The wailing stopped when the car stopped, and Bonnie and Clyde looked on with nervous interest as new and unfamiliar sights paraded past their boxes. One at a time, Bonnie first, they were freed from their boxes, poked and prodded and then returned.

It wasn’t bad at first. Bonnie didn’t particularly enjoy having her ears peered into, but bore the indignity with fortitude. The thermometer, however, was a nasty surprise and she didn’t take that without a struggle. The actual injection went almost unnoticed.

While Bonnie had climbed out of her box alone to investigate her new surroundings (and then wished she hadn’t), Clyde had to be lifted out, but then submitted himself to medical examination with much more patience.

And suddenly it was all over, my wife was several euros poorer and we were back in the car, accompanied by variations on the theme of “meow”. Which again stopped when the car stopped, and we could pinpoint the exact moment they realised where they were. They emerged from their boxes purring, bore us no malice at all and went to sleep after all the excitement.

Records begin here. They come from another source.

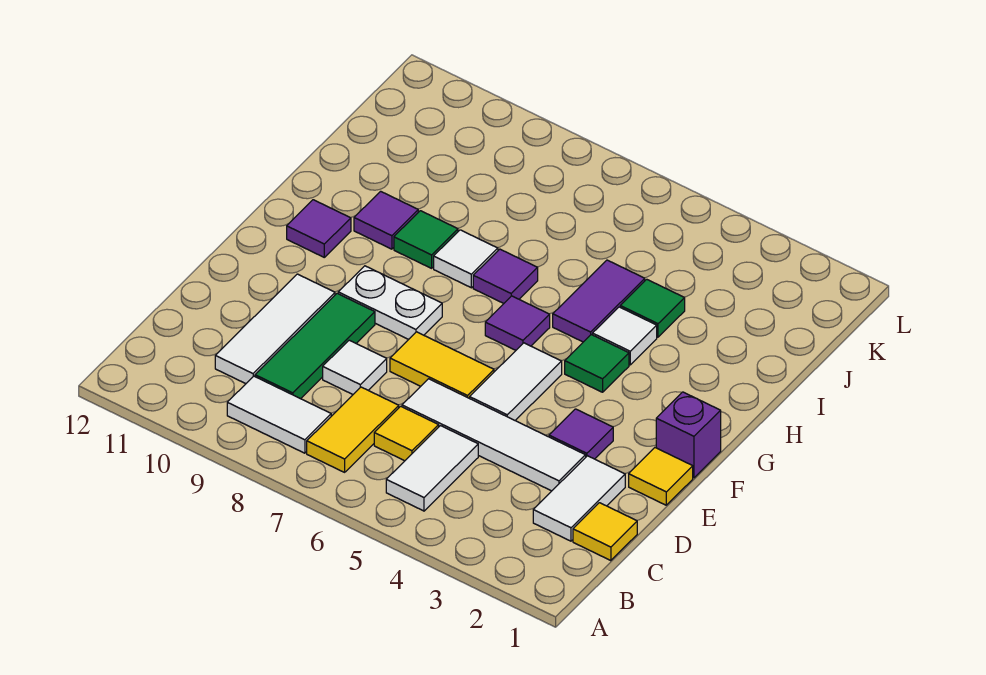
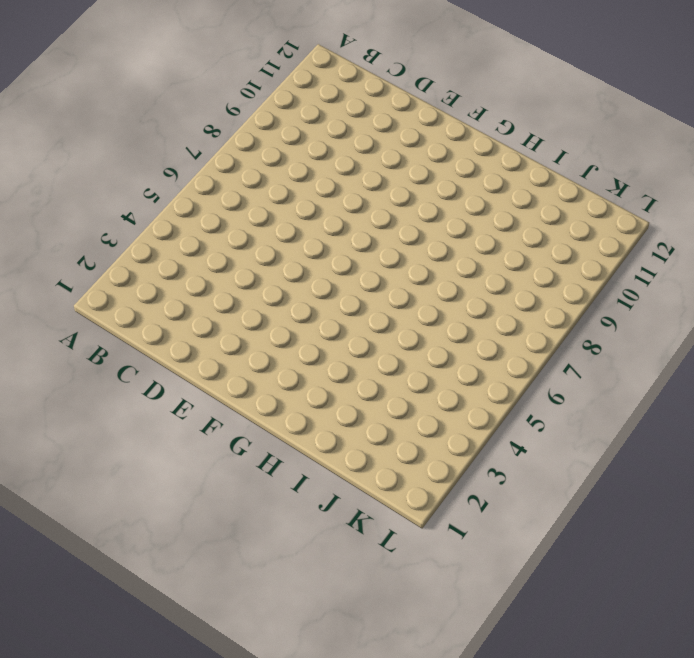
none -> white 1x2 tile [386,426,478,511]
none -> yellow 1x2 tile [307,387,399,472]
none -> white 1x2 tile [227,376,331,453]

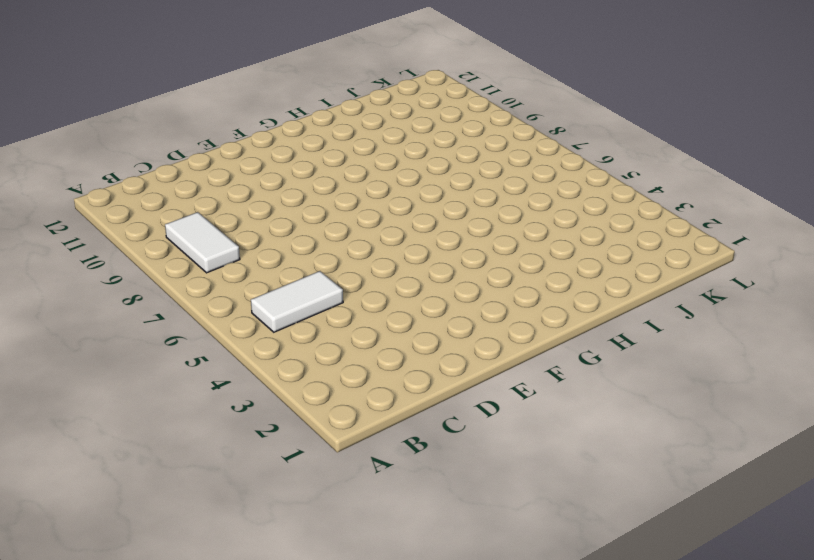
none -> yellow 1x2 tile [307,387,399,472]
none -> yellow 1x1 tile [573,503,637,561]
none -> white 1x2 tile [533,456,625,541]

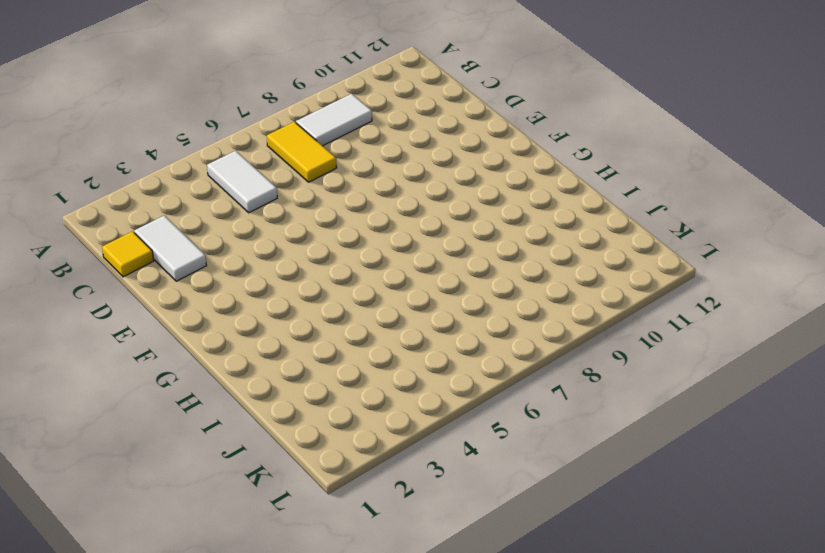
none -> yellow 1x1 tile [374,406,439,461]
none -> green 1x3 tile [255,293,375,399]
none -> white 1x3 tile [215,274,335,384]

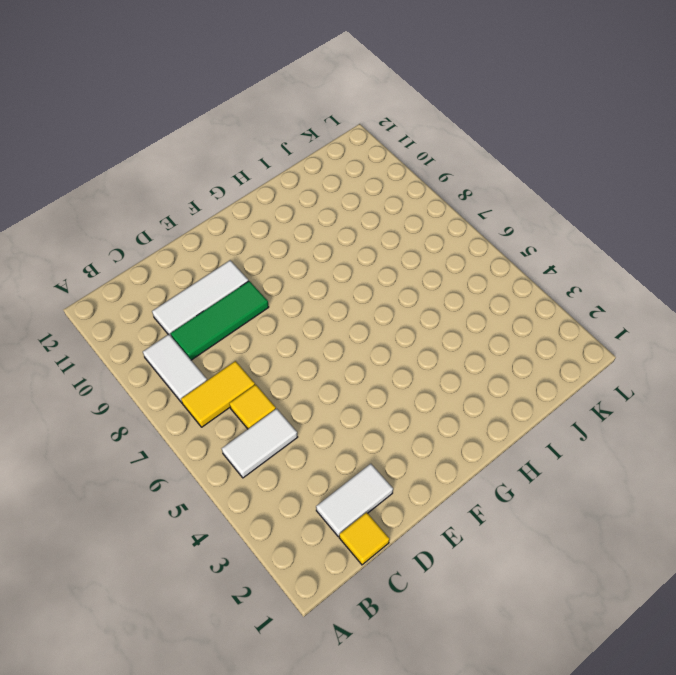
none -> white 1x4 tile [402,379,586,491]
none -> white 1x1 tile [323,340,387,394]
none -> yellow 1x1 tile [629,448,693,505]

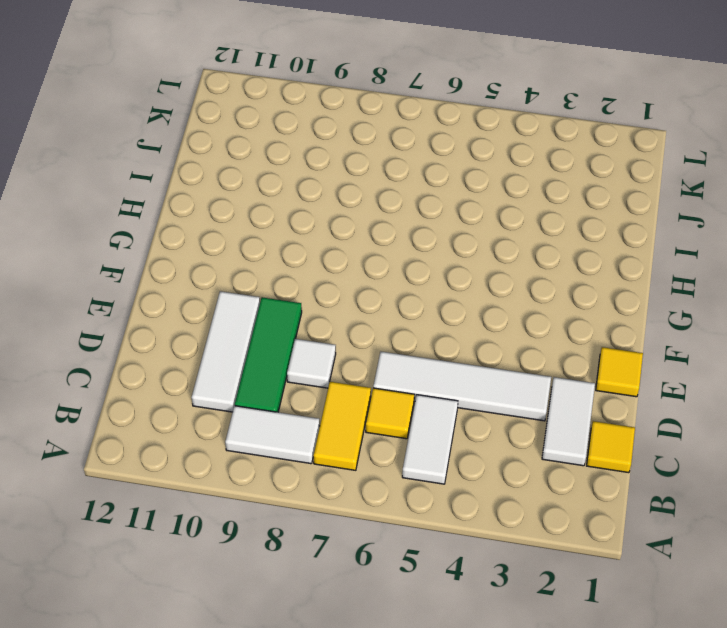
none -> purple 1x1 tile [549,409,613,459]
none -> white 1x2 tile [470,343,562,420]
none -> yellow 1x2 tile [390,332,494,398]

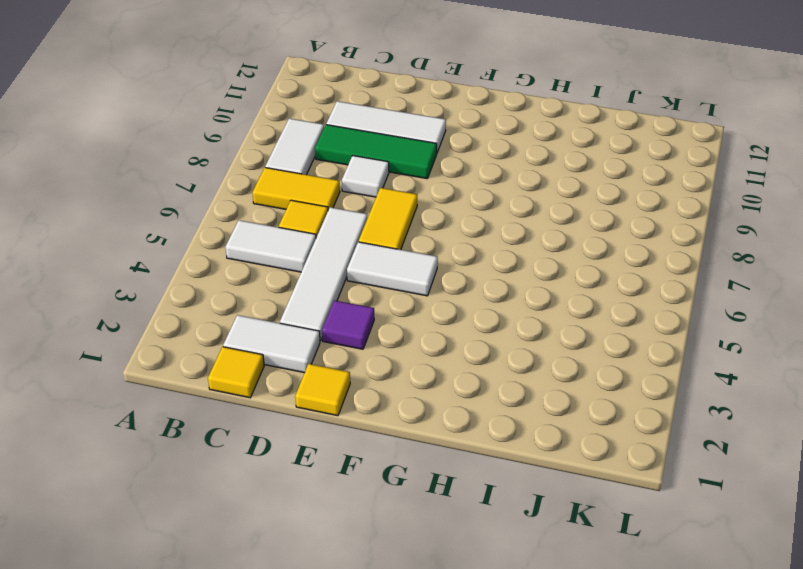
none -> purple 1x1 brick [656,392,721,478]
none -> white 1x2 plate [338,266,442,339]
none -> green 1x1 tile [565,335,629,392]

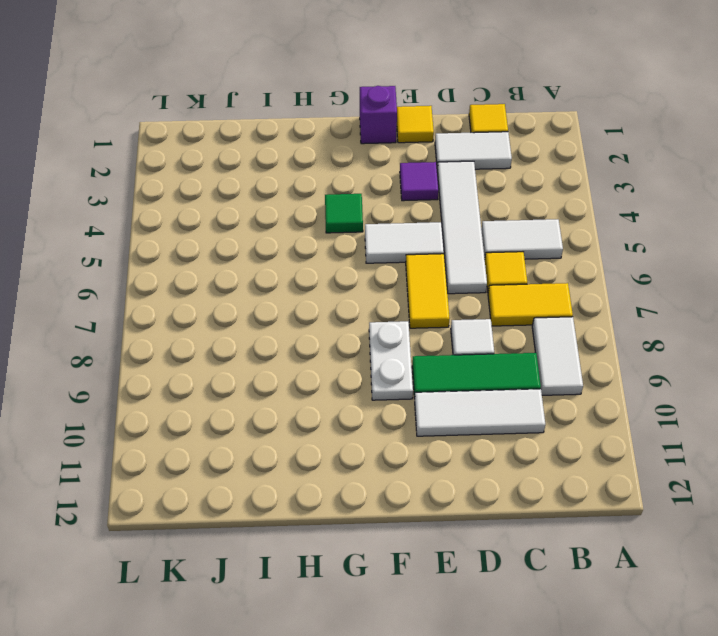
none -> purple 1x1 tile [485,296,550,350]
none -> purple 1x1 tile [287,200,351,257]
none -> white 1x1 tile [593,307,657,365]

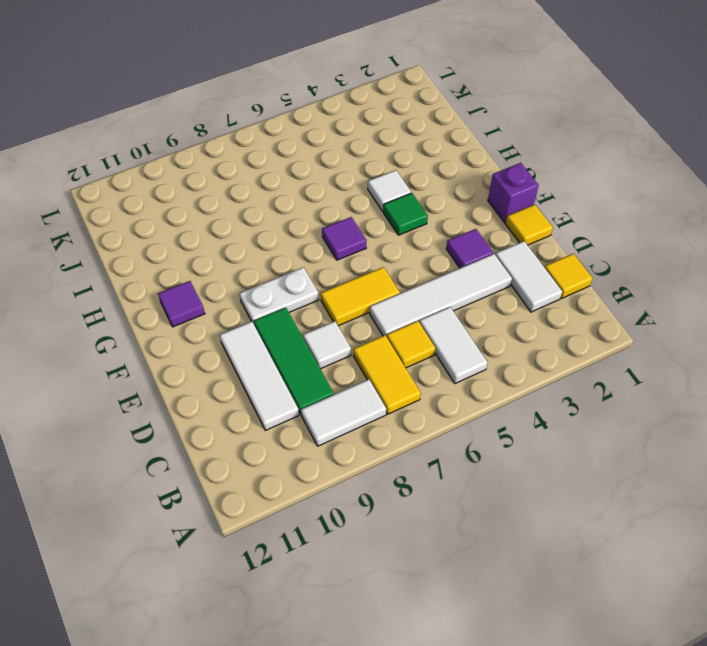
none -> white 1x2 tile [470,343,562,420]
none -> purple 1x2 tile [553,260,645,342]
none -> purple 1x1 tile [473,249,538,303]

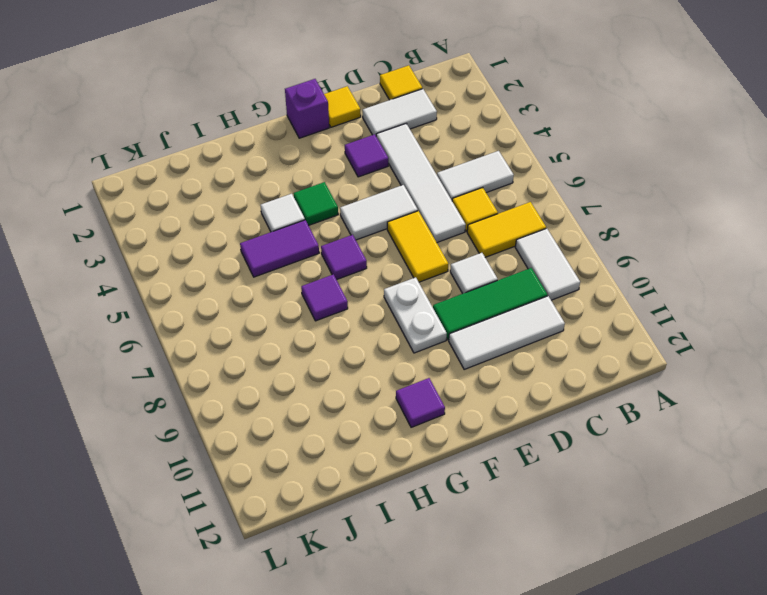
none -> white 1x1 tile [434,230,498,288]
none -> green 1x1 tile [394,211,458,268]
none -> purple 1x1 tile [354,191,418,249]

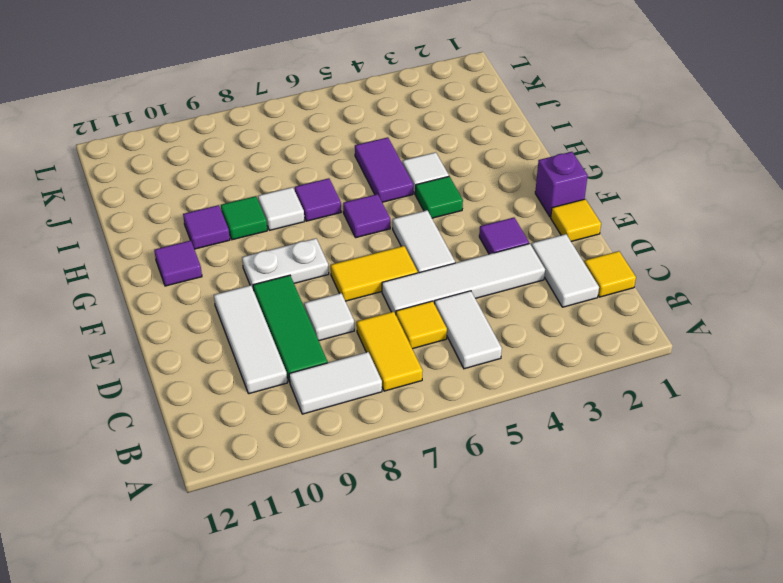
none -> green 1x1 tile [620,279,685,337]

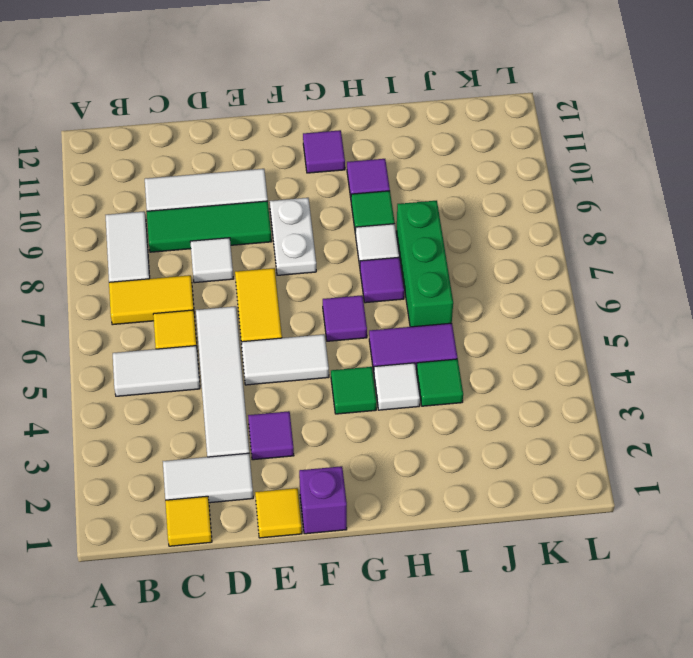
green 1x3 brick [396,201,453,327] -> none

All in all, not a horrible experience.

The scratching post

I should probably have a “Cats” category. But I think this video is going to be one of my personal favourites, so it’s for that reason I’m posting in here.

In other news, it’s raining.

The next viral video?

The story behind this video is simply told. Bonnie was sitting on my desk (on my appointments calendar, as you can see) and, I thought at first, trying to chew the function keys off. Eventually it dawned on me that she was actually grooming my keyboard for some insane reason. Here at last was my dream come true: the opportunity to make a viral video.

Sadly, the Flip Cam that came to hand has such a tiny screen that I didn’t realise the video was out of focus (in fact, the only thing in focus is my appointments calendar), but that probably doesn’t matter.

Fame and fortune, here I come. Probably.